▸ **Отрывок**
Наступление маршала Рундштедта, бросившего в прорыв между Эхтернахом и Мальмеди 24 дивизии, в том числе 10 танковых, развивалось стремительно. К 25 декабря немецкие войска почти вплотную подошли к Маасу по обе стороны от Динана, что позволяло им в дальнейшем, захватив Намюр и Льеж, выйти в тыл голландской группировке союзников. Как следствие такого развития событий генерал Эйзенхауэр счел необходимым подчинить все силы одной задаче — остановить, а затем и отбросить войска противника, продвинувшиеся уже на 80 км. Он приказал Монтгомери возглавить оборону союзников на правом фланге, а генералу Брэдли — бросить войска Паттона в контрнаступление на левом фланге. Однако справа от Паттона, в районе Форбака, нерешительные действия армии Пэтча вынудили Деверса бросить ей на помощь 2-ю французскую танковую дивизию, выведя ее из подчинения Делаттра, чья армия оказалась ослабленной. В то же время активизировали свои действия окруженные в Кольмаре немецкие части. В Эльзасе складывалась непредсказуемая ситуация. Главнокомандующий решил, что если враг перейдет в наступление и на этом участке фронта, то придется отвести войска к Вогезам и прежде всего оставить Страсбур. Вслед за чем были отданы соответствующие распоряжения.

▸ **Условие задачи**
Перепечатайте приведенный выше отрывок о наступлении Рундштедта полностью, не меняя в нем ни слова и ни знака.

▸ **Записи данных**
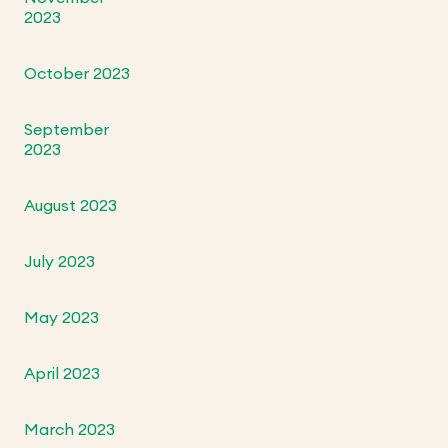
2023
October 2023
September
2023
August 2023
July 2023
May 2023
April 2023
March 2023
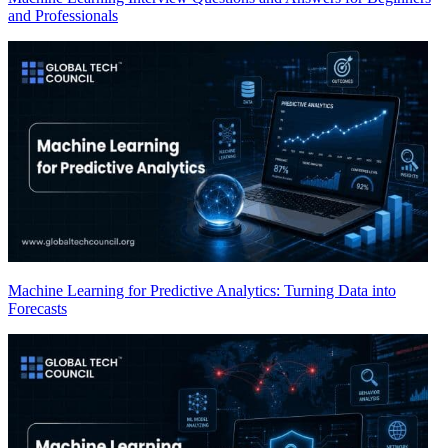
and Professionals
Machine Learning for Predictive Analytics: Turning Data into
Forecasts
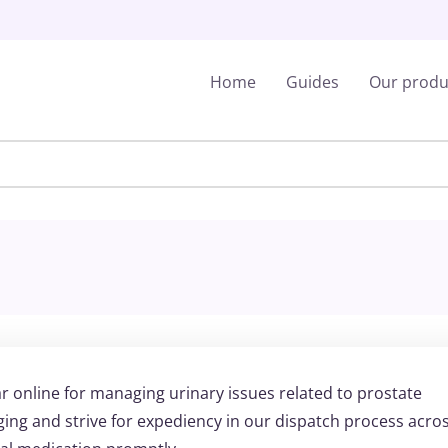
Home
Guides
Our produ
r online for managing urinary issues related to prostate
ng and strive for expediency in our dispatch process acro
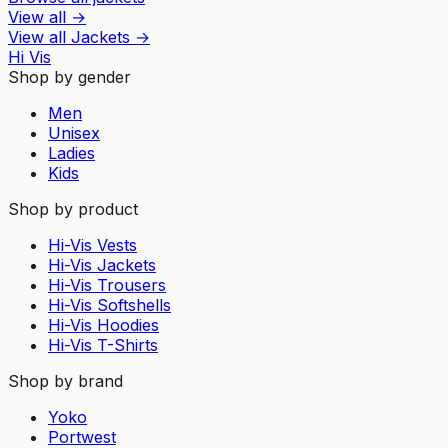
View all
→
View all
Jackets
→
Hi Vis
Shop by gender
Men
Unisex
Ladies
Kids
Shop by product
Hi-Vis Vests
Hi-Vis Jackets
Hi-Vis Trousers
Hi-Vis Softshells
Hi-Vis Hoodies
Hi-Vis T-Shirts
Shop by brand
Yoko
Portwest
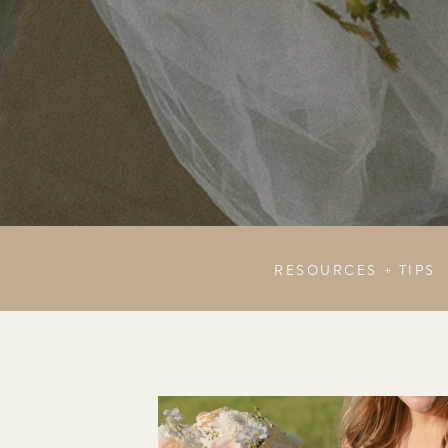
RESOURCES + TIPS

▸ **Ваш ответ**
Наступление маршала Рундштедта, бросившего в прорыв между Эхтернахом и Мальмеди 24 дивизии, в том числе 10 танковых, развивалось стремительно. К 25 декабря немецкие войска почти вплотную подошли к Маасу по обе стороны от Динана, что позволяло им в дальнейшем, захватив Намюр и Льеж, выйти в тыл голландской группировке союзников. Как следствие такого развития событий генерал Эйзенхауэр счел необходимым подчинить все силы одной задаче — остановить, а затем и отбросить войска противника, продвинувшиеся уже на 80 км. Он приказал Монтгомери возглавить оборону союзников на правом фланге, а генералу Брэдли — бросить войска Паттона в контрнаступление на левом фланге. Однако справа от Паттона, в районе Форбака, нерешительные действия армии Пэтча вынудили Деверса бросить ей на помощь 2-ю французскую танковую дивизию, выведя ее из подчинения Делаттра, чья армия оказалась ослабленной. В то же время активизировали свои действия окруженные в Кольмаре немецкие части. В Эльзасе складывалась непредсказуемая ситуация. Главнокомандующий решил, что если враг перейдет в наступление и на этом участке фронта, то придется отвести войска к Вогезам и прежде всего оставить Страсбур. Вслед за чем были отданы соответствующие распоряжения.